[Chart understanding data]
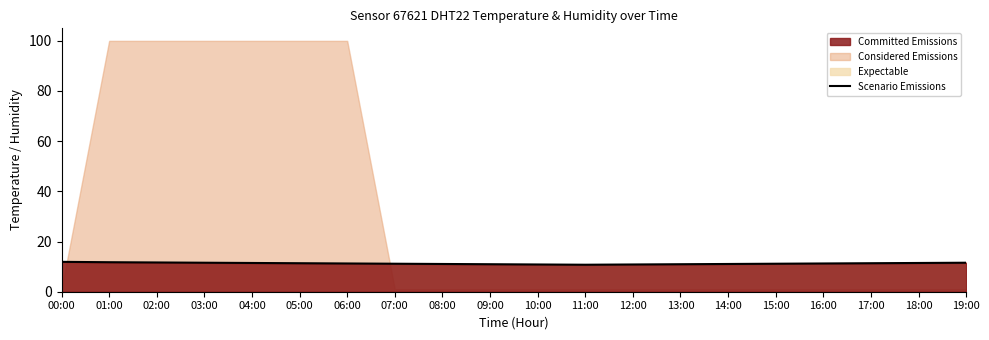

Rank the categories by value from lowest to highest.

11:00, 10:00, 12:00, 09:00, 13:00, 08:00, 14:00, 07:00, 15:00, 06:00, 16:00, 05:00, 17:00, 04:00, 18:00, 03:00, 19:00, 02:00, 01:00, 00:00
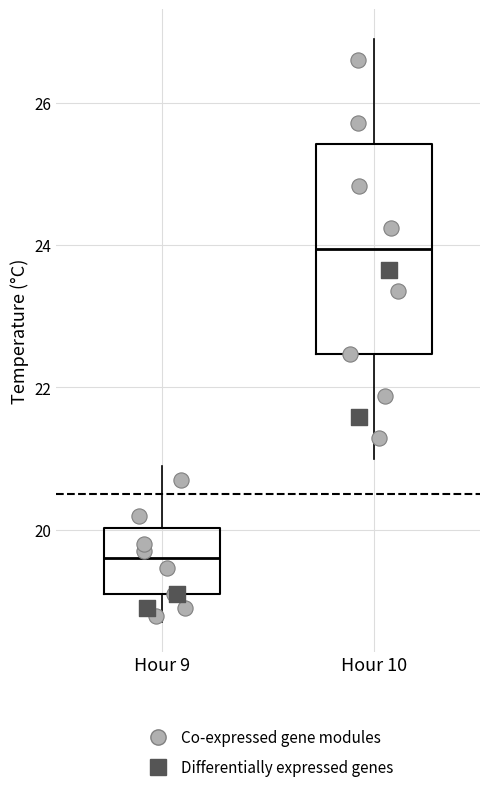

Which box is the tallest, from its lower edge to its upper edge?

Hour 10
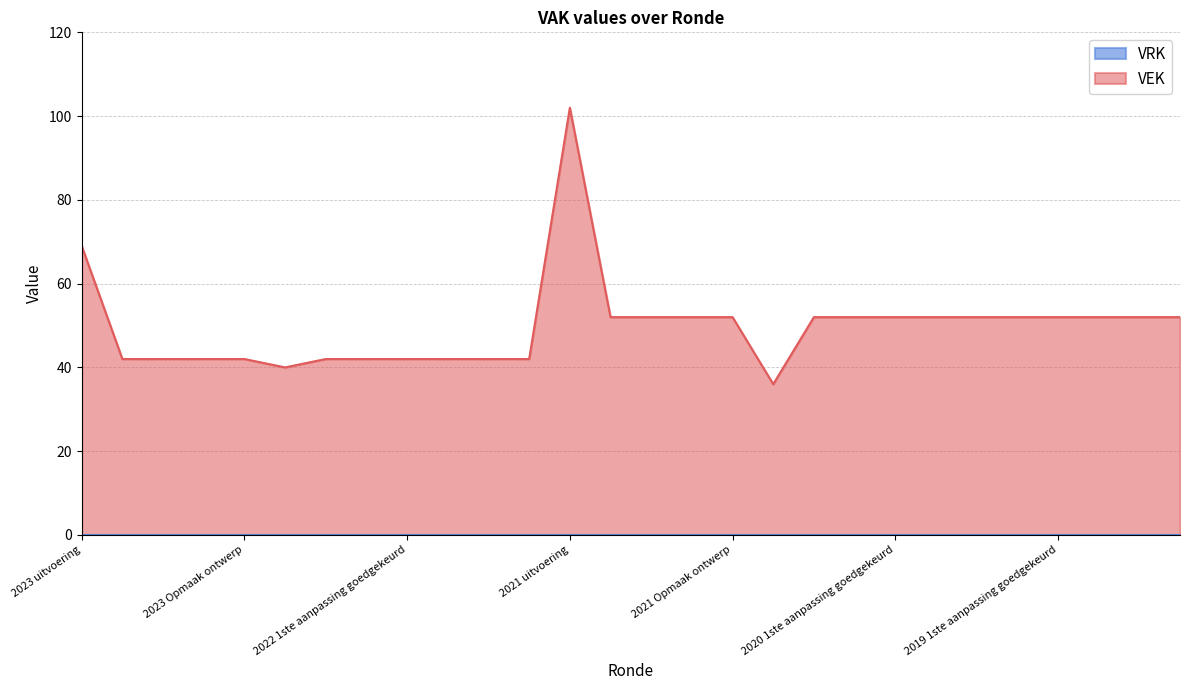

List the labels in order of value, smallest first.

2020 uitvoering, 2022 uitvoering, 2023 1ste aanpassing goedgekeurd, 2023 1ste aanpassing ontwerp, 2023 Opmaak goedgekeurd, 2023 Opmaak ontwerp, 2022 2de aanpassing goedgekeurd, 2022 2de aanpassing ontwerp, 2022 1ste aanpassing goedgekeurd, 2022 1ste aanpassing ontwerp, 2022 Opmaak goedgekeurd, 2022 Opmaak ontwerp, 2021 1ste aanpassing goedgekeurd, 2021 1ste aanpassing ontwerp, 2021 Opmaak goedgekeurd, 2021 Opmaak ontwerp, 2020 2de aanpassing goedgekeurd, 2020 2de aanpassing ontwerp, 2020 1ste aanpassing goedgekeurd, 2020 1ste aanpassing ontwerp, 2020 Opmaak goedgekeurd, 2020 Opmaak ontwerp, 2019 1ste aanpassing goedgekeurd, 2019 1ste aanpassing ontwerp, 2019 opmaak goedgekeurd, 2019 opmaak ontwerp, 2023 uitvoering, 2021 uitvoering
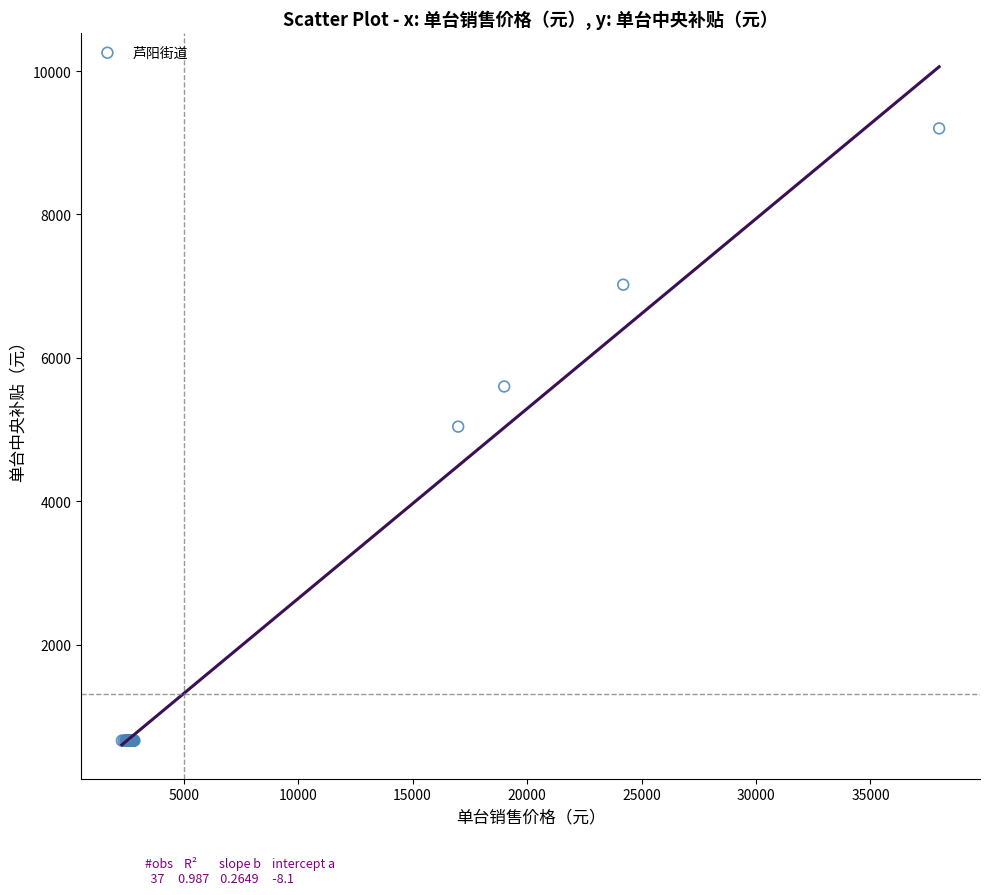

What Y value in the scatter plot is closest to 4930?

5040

**EXERCISE GOAL**
Retype all of the chart understanding data above word for word, omitting the pictures.

**COMPLETED EXERCISE**
Rank the categories by value from lowest to highest.

11:00, 10:00, 12:00, 09:00, 13:00, 08:00, 14:00, 07:00, 15:00, 06:00, 16:00, 05:00, 17:00, 04:00, 18:00, 03:00, 19:00, 02:00, 01:00, 00:00

Which box is the tallest, from its lower edge to its upper edge?

Hour 10

List the labels in order of value, smallest first.

2020 uitvoering, 2022 uitvoering, 2023 1ste aanpassing goedgekeurd, 2023 1ste aanpassing ontwerp, 2023 Opmaak goedgekeurd, 2023 Opmaak ontwerp, 2022 2de aanpassing goedgekeurd, 2022 2de aanpassing ontwerp, 2022 1ste aanpassing goedgekeurd, 2022 1ste aanpassing ontwerp, 2022 Opmaak goedgekeurd, 2022 Opmaak ontwerp, 2021 1ste aanpassing goedgekeurd, 2021 1ste aanpassing ontwerp, 2021 Opmaak goedgekeurd, 2021 Opmaak ontwerp, 2020 2de aanpassing goedgekeurd, 2020 2de aanpassing ontwerp, 2020 1ste aanpassing goedgekeurd, 2020 1ste aanpassing ontwerp, 2020 Opmaak goedgekeurd, 2020 Opmaak ontwerp, 2019 1ste aanpassing goedgekeurd, 2019 1ste aanpassing ontwerp, 2019 opmaak goedgekeurd, 2019 opmaak ontwerp, 2023 uitvoering, 2021 uitvoering

What Y value in the scatter plot is closest to 4930?

5040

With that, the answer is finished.